#### Exercise description
Please keep to the lines below from the one with "Salta la galleria di immagini" through the one with "Cachoeiras, cavernas com", and restate them word for word, ends included.

#### Supplied data
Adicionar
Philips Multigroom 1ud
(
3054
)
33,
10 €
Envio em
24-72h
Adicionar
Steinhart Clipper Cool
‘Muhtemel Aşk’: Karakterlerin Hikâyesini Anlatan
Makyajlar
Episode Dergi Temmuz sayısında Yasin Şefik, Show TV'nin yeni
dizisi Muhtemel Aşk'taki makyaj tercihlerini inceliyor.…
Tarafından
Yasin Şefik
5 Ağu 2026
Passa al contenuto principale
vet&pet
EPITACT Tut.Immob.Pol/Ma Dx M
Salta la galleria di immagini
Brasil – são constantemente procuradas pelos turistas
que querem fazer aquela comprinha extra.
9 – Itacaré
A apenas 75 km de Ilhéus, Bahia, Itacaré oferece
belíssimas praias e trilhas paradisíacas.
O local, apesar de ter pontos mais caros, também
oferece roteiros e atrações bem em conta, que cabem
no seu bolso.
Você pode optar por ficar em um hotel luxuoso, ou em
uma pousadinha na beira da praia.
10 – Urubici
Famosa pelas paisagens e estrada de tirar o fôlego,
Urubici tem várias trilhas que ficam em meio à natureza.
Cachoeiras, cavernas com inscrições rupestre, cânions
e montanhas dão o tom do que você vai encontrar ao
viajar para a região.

==

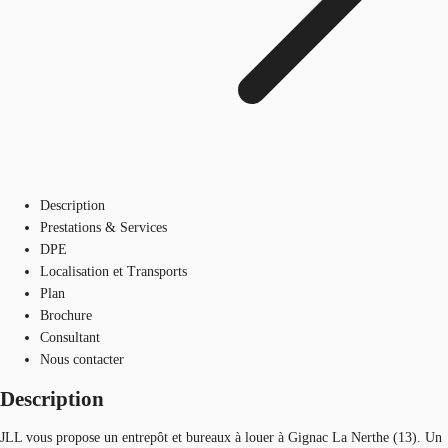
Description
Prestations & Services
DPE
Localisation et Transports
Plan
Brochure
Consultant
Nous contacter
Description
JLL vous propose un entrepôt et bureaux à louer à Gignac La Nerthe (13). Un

#### Your response
Salta la galleria di immagini
Brasil – são constantemente procuradas pelos turistas
que querem fazer aquela comprinha extra.
9 – Itacaré
A apenas 75 km de Ilhéus, Bahia, Itacaré oferece
belíssimas praias e trilhas paradisíacas.
O local, apesar de ter pontos mais caros, também
oferece roteiros e atrações bem em conta, que cabem
no seu bolso.
Você pode optar por ficar em um hotel luxuoso, ou em
uma pousadinha na beira da praia.
10 – Urubici
Famosa pelas paisagens e estrada de tirar o fôlego,
Urubici tem várias trilhas que ficam em meio à natureza.
Cachoeiras, cavernas com inscrições rupestre, cânions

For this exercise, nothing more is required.